I asked Oliver if The Last Of The Unjust (Le Dernier Des Injustes), the new Claude Lanzmann film which screened at the 51st New York Film Festival, had been shown in Germany. An audience member said it was once shown in Berlin. Lanzmann presented the screening in November 2013. In February, the Berlinale had honored Claude Lanzmann with the Honorary Golden Bear for his lifetime achievement.

Katharina Schüttler, Volker Bruch, Miriam Stein, Tom Schilling and Ludwig Trepte - Berlin 1941
Katharina Schüttler, Volker Bruch, Miriam Stein, Tom Schilling and Ludwig Trepte - Berlin 1941

Oliver Mahrdt: When you see for example a film like Hannah Arendt that did not do too well in Germany and then everyone in Germany is surprised by how well it does in the US. And then you see a film [Generation War] with that many historical inaccuracies getting that thunderstorm of PR…

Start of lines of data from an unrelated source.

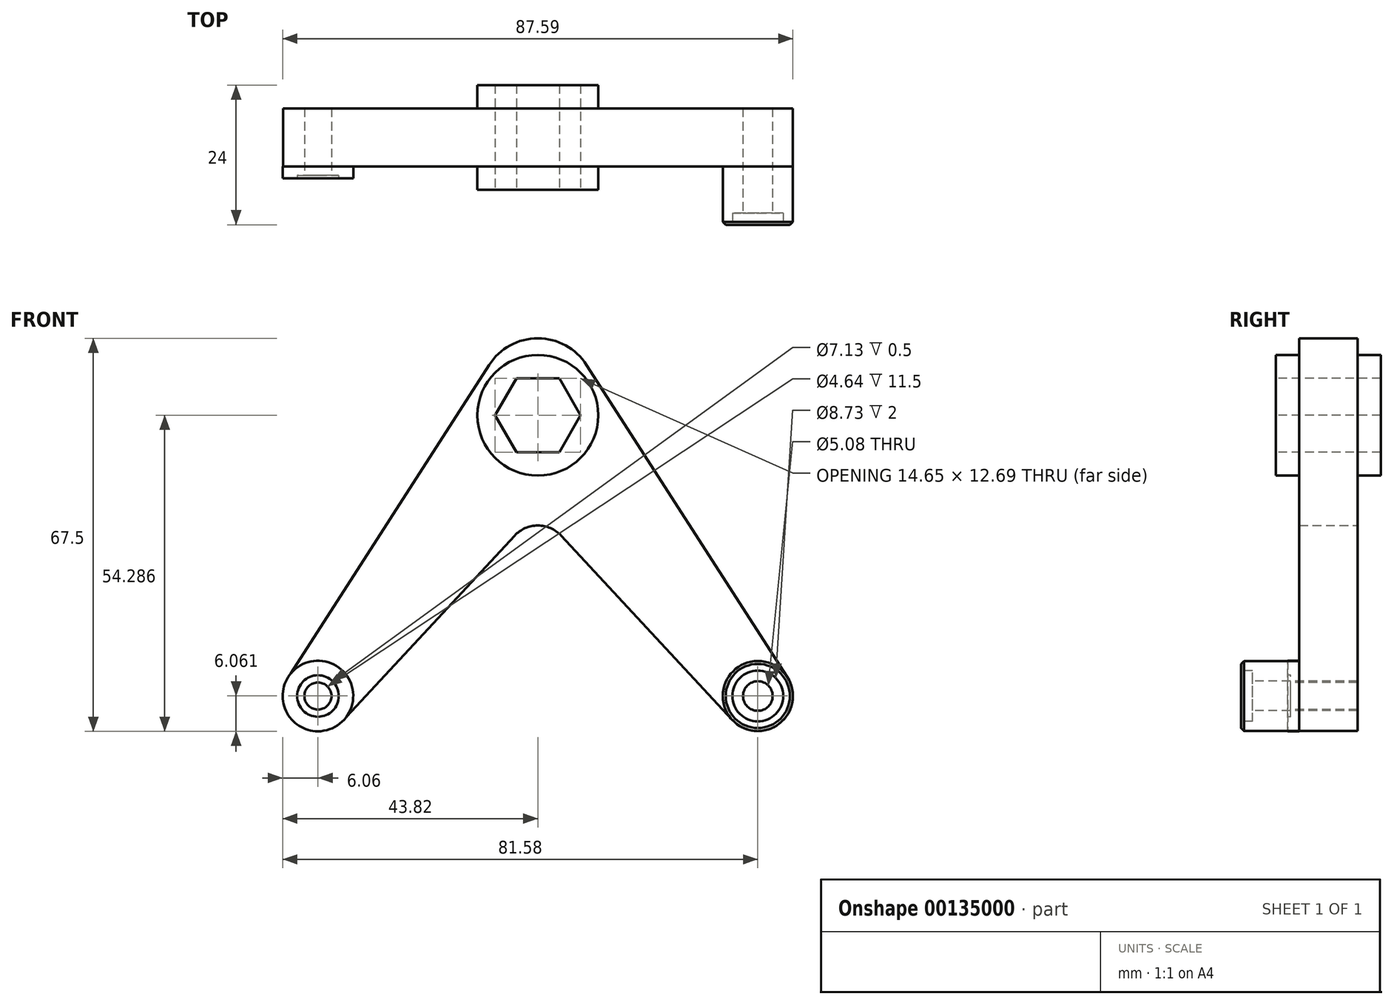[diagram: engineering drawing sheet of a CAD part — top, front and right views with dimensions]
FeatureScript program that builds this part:
annotation { "Feature Type Name" : "Feature", "Feature Type Description" : "" }
export const myFeature = defineFeature(function(context is Context, id is Id, definition is map)
    precondition{}
    {
        {
            var Q0;
            Q0=qCreatedBy(makeId("Front.planeOp"),FACE);
            var sketch = newSketch(context, id + "F0", { "sketchPlane" : qUnion([Q0])});
            skArc(sketch, "E0", {"start": v(8.36, 41.94) * mm, "mid": v(0, 46.5) * mm, "end": v(-8.36, 41.94) * mm});
            skArc(sketch, "E1", {"start": v(-42.82, -11.69) * mm, "mid": v(-41.44, -19.7) * mm, "end": v(-33.35, -19.03) * mm});
            skArc(sketch, "E2.MirrorC", {"start": v(42.82, -11.69) * mm, "mid": v(41.44, -19.7) * mm, "end": v(33.35, -19.03) * mm});
            skArc(sketch, "E3", {"start": v(4, 12.6) * mm, "mid": v(0, 14.35) * mm, "end": v(-4, 12.6) * mm});
            skLineSegment(sketch, "E4", {"start": v(-42.82, -11.69) * mm, "end": v(-8.36, 41.94) * mm});
            skLineSegment(sketch, "E5", {"start": v(-33.35, -19.03) * mm, "end": v(-4, 12.6) * mm});
            skLineSegment(sketch, "E6", {"start": v(4, 12.6) * mm, "end": v(33.35, -19.03) * mm});
            skLineSegment(sketch, "E7", {"start": v(8.36, 41.94) * mm, "end": v(42.82, -11.69) * mm});
            skSolve(sketch);
        }
        {
            var Q0;
            Q0 = qSketchRegion(id + "F0", true);
            extrude(context, id + "F1", {"entities" : qUnion([Q0]), "depth" : 10 * mm});
        }
        {
            var Q0;
            Q0=makeQuery(id+"F1.opExtrude","CAP_FACE",FACE,{"disambiguationData":[OSD([sQuery(id+"F0.wireOp",EDGE,"E0"),sQuery(id+"F0.wireOp",EDGE,"E1"),sQuery(id+"F0.wireOp",EDGE,"E2.MirrorC"),sQuery(id+"F0.wireOp",EDGE,"E3"),sQuery(id+"F0.wireOp",EDGE,"E4"),sQuery(id+"F0.wireOp",EDGE,"E5"),sQuery(id+"F0.wireOp",EDGE,"E6"),sQuery(id+"F0.wireOp",EDGE,"E7")])],"isStart":false});
            var sketch = newSketch(context, id + "F2", { "sketchPlane" : qUnion([Q0])});
            skCircle(sketch, "E8", {"center": v(0, 33.29) * mm, "radius": 10.37 * mm});
            skSolve(sketch);
        }
        {
            var Q0;
            Q0 = qSketchRegion(id + "F2", true);
            extrude(context, id + "F3", {"entities" : qUnion([Q0]), "operationType" : NewBodyOperationType.ADD, "depth" : 4 * mm, "hasSecondDirection" : true, "secondDirectionOppositeDirection" : true, "secondDirectionDepth" : 14 * mm});
        }
        {
            var Q0;
            Q0=makeQuery(id+"F3.opExtrude","CAP_FACE",FACE,{"disambiguationData":[OSD([sQuery(id+"F2.wireOp",EDGE,"E8")])],"isStart":false});
            var sketch = newSketch(context, id + "F4", { "sketchPlane" : qUnion([Q0])});
            skCircle(sketch, "E9.cCircle", {"center": v(0, 33.29) * mm, "radius": 6.34 * mm, "construction": true});
            skLineSegment(sketch, "E9.0", {"start": v(3.66, 26.94) * mm, "end": v(-3.66, 26.94) * mm});
            skLineSegment(sketch, "E9.1", {"start": v(-3.66, 26.94) * mm, "end": v(-7.32, 33.29) * mm});
            skLineSegment(sketch, "E9.2", {"start": v(-7.32, 33.29) * mm, "end": v(-3.66, 39.63) * mm});
            skLineSegment(sketch, "E9.3", {"start": v(-3.66, 39.63) * mm, "end": v(3.66, 39.63) * mm});
            skLineSegment(sketch, "E9.4", {"start": v(3.66, 39.63) * mm, "end": v(7.32, 33.29) * mm});
            skLineSegment(sketch, "E9.5", {"start": v(7.32, 33.29) * mm, "end": v(3.66, 26.94) * mm});
            skPoint(sketch, "E9.0.midPoint", {"position": v(0, 26.94) * mm});
            skSolve(sketch);
        }
        {
            var Q0;
            Q0 = qSketchRegion(id + "F4", true);
            extrude(context, id + "F5", {"entities" : qUnion([Q0]), "operationType" : NewBodyOperationType.REMOVE, "oppositeDirection" : true, "depth" : 25 * mm});
        }
        {
            var Q0;
            Q0=makeQuery(id+"F1.opExtrude","CAP_FACE",FACE,{"disambiguationData":[OSD([sQuery(id+"F0.wireOp",EDGE,"E0"),sQuery(id+"F0.wireOp",EDGE,"E1"),sQuery(id+"F0.wireOp",EDGE,"E2.MirrorC"),sQuery(id+"F0.wireOp",EDGE,"E3"),sQuery(id+"F0.wireOp",EDGE,"E4"),sQuery(id+"F0.wireOp",EDGE,"E5"),sQuery(id+"F0.wireOp",EDGE,"E6"),sQuery(id+"F0.wireOp",EDGE,"E7")])],"isStart":false});
            var sketch = newSketch(context, id + "F6", { "sketchPlane" : qUnion([Q0])});
            skCircle(sketch, "E10", {"center": v(-37.76, -14.94) * mm, "radius": 6.06 * mm});
            skSolve(sketch);
        }
        {
            var Q0;
            Q0 = qSketchRegion(id + "F6", true);
            extrude(context, id + "F7", {"entities" : qUnion([Q0]), "operationType" : NewBodyOperationType.ADD, "depth" : 2 * mm});
        }
        {
            var Q0;
            Q0=makeQuery(id+"F7.opExtrude","CAP_FACE",FACE,{"disambiguationData":[OSD([sQuery(id+"F6.wireOp",EDGE,"E10")])],"isStart":false});
            var sketch = newSketch(context, id + "F8", { "sketchPlane" : qUnion([Q0])});
            skCircle(sketch, "E11", {"center": v(-37.76, -14.94) * mm, "radius": 3.57 * mm});
            skSolve(sketch);
        }
        {
            var Q0;
            Q0 = qSketchRegion(id + "F8", true);
            extrude(context, id + "F9", {"entities" : qUnion([Q0]), "operationType" : NewBodyOperationType.REMOVE, "oppositeDirection" : true, "depth" : .5 * mm});
        }
        {
            var Q0;
            Q0=makeQuery(id+"F9.boolean.opBoolean","COPY",FACE,{"derivedFrom":makeQuery(id+"F9.opExtrude","CAP_FACE",FACE,{"disambiguationData":[OSD([sQuery(id+"F8.wireOp",EDGE,"E11")])],"isStart":false})});
            var sketch = newSketch(context, id + "F10", { "sketchPlane" : qUnion([Q0])});
            skCircle(sketch, "E12", {"center": v(-37.76, -14.94) * mm, "radius": 2.32 * mm});
            skSolve(sketch);
        }
        {
            var Q0;
            Q0 = qSketchRegion(id + "F10", true);
            extrude(context, id + "F11", {"entities" : qUnion([Q0]), "operationType" : NewBodyOperationType.REMOVE, "oppositeDirection" : true, "depth" : 25 * mm});
        }
        {
            var Q0;
            Q0=makeQuery(id+"F1.opExtrude","CAP_FACE",FACE,{"disambiguationData":[OSD([sQuery(id+"F0.wireOp",EDGE,"E0"),sQuery(id+"F0.wireOp",EDGE,"E1"),sQuery(id+"F0.wireOp",EDGE,"E2.MirrorC"),sQuery(id+"F0.wireOp",EDGE,"E3"),sQuery(id+"F0.wireOp",EDGE,"E4"),sQuery(id+"F0.wireOp",EDGE,"E5"),sQuery(id+"F0.wireOp",EDGE,"E6"),sQuery(id+"F0.wireOp",EDGE,"E7")])],"isStart":false});
            var sketch = newSketch(context, id + "F12", { "sketchPlane" : qUnion([Q0])});
            skCircle(sketch, "E13", {"center": v(37.76, -14.94) * mm, "radius": 6 * mm});
            skSolve(sketch);
        }
        {
            var Q0;
            Q0 = qSketchRegion(id + "F12", true);
            extrude(context, id + "F13", {"entities" : qUnion([Q0]), "operationType" : NewBodyOperationType.ADD, "depth" : 10 * mm});
        }
        {
            var Q0;
            Q0=makeQuery(id+"F13.opExtrude","CAP_FACE",FACE,{"disambiguationData":[OSD([sQuery(id+"F12.wireOp",EDGE,"E13")])],"isStart":false});
            var sketch = newSketch(context, id + "F14", { "sketchPlane" : qUnion([Q0])});
            skCircle(sketch, "E14", {"center": v(37.76, -14.94) * mm, "radius": 4.36 * mm});
            skSolve(sketch);
        }
        {
            var Q0;
            Q0 = qSketchRegion(id + "F14", true);
            extrude(context, id + "F15", {"entities" : qUnion([Q0]), "operationType" : NewBodyOperationType.REMOVE, "oppositeDirection" : true, "depth" : 2 * mm});
        }
        {
            var Q0;
            Q0=makeQuery(id+"F13.opExtrude","CAP_EDGE",EDGE,{"disambiguationData":[OSD([sQuery(id+"F12.wireOp",EDGE,"E13")])],"isStart":false});
            chamfer(context, id + "F16", {"entities" : qUnion([Q0]), "width" : .5 * mm, "tangentPropagation" : true});
        }
        {
            var Q0;
            Q0=makeQuery(id+"F15.boolean.opBoolean","COPY",FACE,{"derivedFrom":makeQuery(id+"F15.opExtrude","CAP_FACE",FACE,{"disambiguationData":[OSD([sQuery(id+"F14.wireOp",EDGE,"E14")])],"isStart":false})});
            var sketch = newSketch(context, id + "F17", { "sketchPlane" : qUnion([Q0])});
            skCircle(sketch, "E15", {"center": v(37.76, -14.94) * mm, "radius": 2.54 * mm});
            skSolve(sketch);
        }
        {
            var Q0;
            Q0 = qSketchRegion(id + "F17", true);
            extrude(context, id + "F18", {"entities" : qUnion([Q0]), "operationType" : NewBodyOperationType.REMOVE, "oppositeDirection" : true, "depth" : 25 * mm});
        }
    });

A woman in the audience: I'm a survivor of a concentration camp after the uprising in Warsaw. I was 16 years old. I would like to know how many people here were in a concentration camp, because I was for nine months as a young girl.

Andrew Nagorski points to his friend Ryszard Horowitz, one of the children depicted in Steven Spielberg's Schindler’s List (and who appears in the last scene of the film when the survivors are shown): Right behind you!

The woman continues: For me talking about this time of the Second World War is very painful. You can't imagine how I feel. My heart is pounding terribly. But I can't understand how people can make films that are lies, because this is not true.

Andrew Nagorski: I think we do have to give the voice to Ryszard Horowitz here. When you asked who else was a survivor here from a concentration camp, I think Ryszard has something to say.

Ryszard Horowitz: What really struck me was that there was not a single mass execution shown. There was not a single camp situation shown. It was always in the background. You knew what was going to happen or had happened but you never saw it. There was not a single sound, there was nothing that would connect the viewer. I am not talking about the historical inaccuracies.

AKT: You are talking about the omission.

Ryszard Horowitz: Such a grand omission.

Generation War opened at Film Forum in New York on January 15 for a two week limited engagement and has been held over for another week through February 4.

Claude Lanzmann's The Last Of The Unjust opens in New York and LA on February 7 and is screening at the Glasgow Film Festival.